Medical Student (MS1) University of Pittsburgh School of Medicine Pittsburgh, Pennsylvania, United States
Introduction: Glioblastoma (GBM) is the most common and lethal primary brain tumor. Poor prognosis is associated with GBM heterogeneity and glioma stem cell (GSC) presence. GSCs can promote GBM progression via distinct metabolic, transcriptional, and epigenetic profiles that contribute to invasion, self-renewal, and treatment resistance. Nuclear morphometric alterations have been correlated with these specific cellular states and varied cancer pathologies; however, underlying mechanisms are poorly understood in GBM.

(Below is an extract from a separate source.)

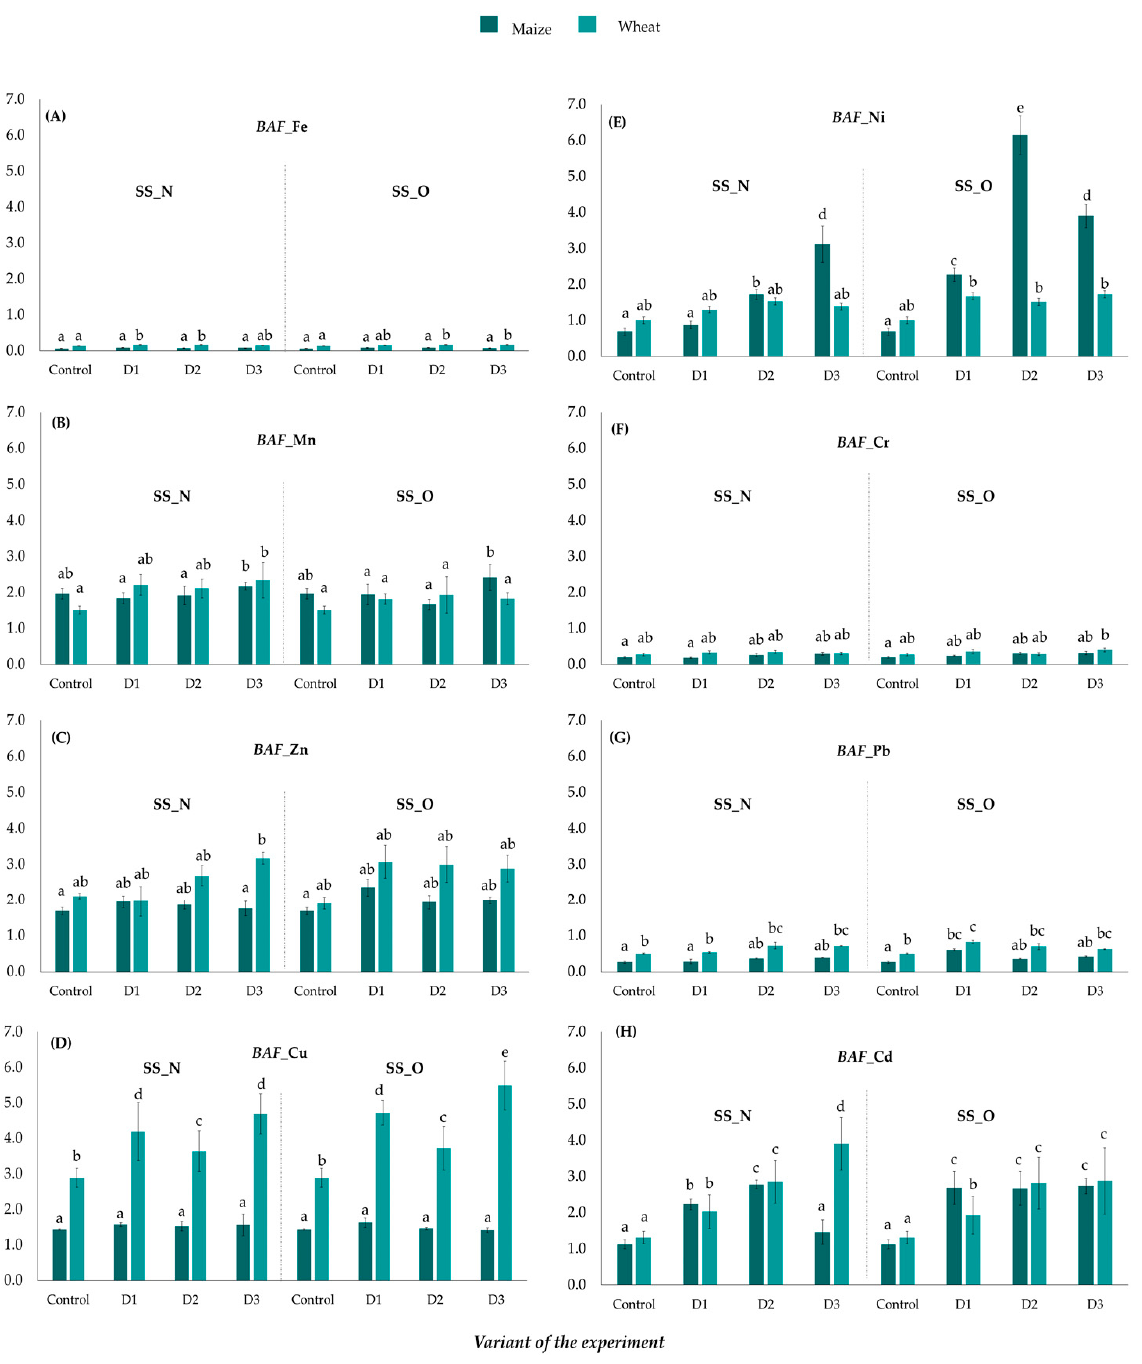
Figure 4. Bioaccumulation factors (BAFs) of Fe ( A ), Mn ( B ), Zn ( C ), Cu ( D ), Ni ( E ), Cr ( F ), Pb ( G ), and Cd ( H ) in aboveground biomass of maize and wheat plants relative to the dose and type of sewage sludge. Mean values ( n = 9) ± standard error. Identical letters denote no significant ( p < 0.05) differences between the experimental objects according to the post hoc Tukey HSD test. Explanation: SS_N—non-ozonated sewage sludge; SS_O—ozonated sewage sludge; D1, D2, D3—dose of sewage sludge—3, 6, 9 Mg ha − 1 , respectively.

Methods: RNA-Seq and comparative mass spectrometry analysis of matched GSCs and differentiated glioma cells (DGCs) revealed that the Lamin B receptor (LBR) is a highly upregulated nuclear envelope protein in GSCs with known, seemingly separate, functions in chromatin organization and cholesterol biosynthesis. Bioinformatic analysis suggested LBR levels correlated with glioma histology, grade, and survival in patient samples. shRNAs targeting LBR were utilized as a knockdown model.
Results: LBR is preferentially expressed in GSCs, and LBR knockdown led to alterations in nuclear size, reduced viability and self-renewing capacity, and cell cycle blockage in GSCs but not DGCs. Bioinformatic analysis and in-vitro testing indicated LBR loss in GSCs concurrently altered the chromatin state and decreased nuclear lipid droplet formation, uniquely linking LBR’s functions in lipid biosynthesis and genomic re-organization. LBR and lipid droplet loss increased reactive oxygen species production, resulting in increased DNA damage; inhibiting DNA damage repair proteins rescued defects in LBR knockdown GSCs. In radiation models, LBR was required for DNA damage repair and LBR knockdown synergized with radiation to reduce viability. Lastly, LBR knockdown reduced tumor burden and improved mice survival in-vivo. Pharmacologically inhibiting LBR’s sterol reductase activity in GSCs phenocopied genetic targeting, relinking LBR’s dual-functions, and demonstrating clinical significance.
Conclusion : LBR is required for GSC maintenance by mediating a cross-talk between cholesterol biosynthesis and chromatin organization; targeting LBR constitutes a promising therapeutic intervention for GBM. Future studies will elucidate LBR’s structure-function relationship.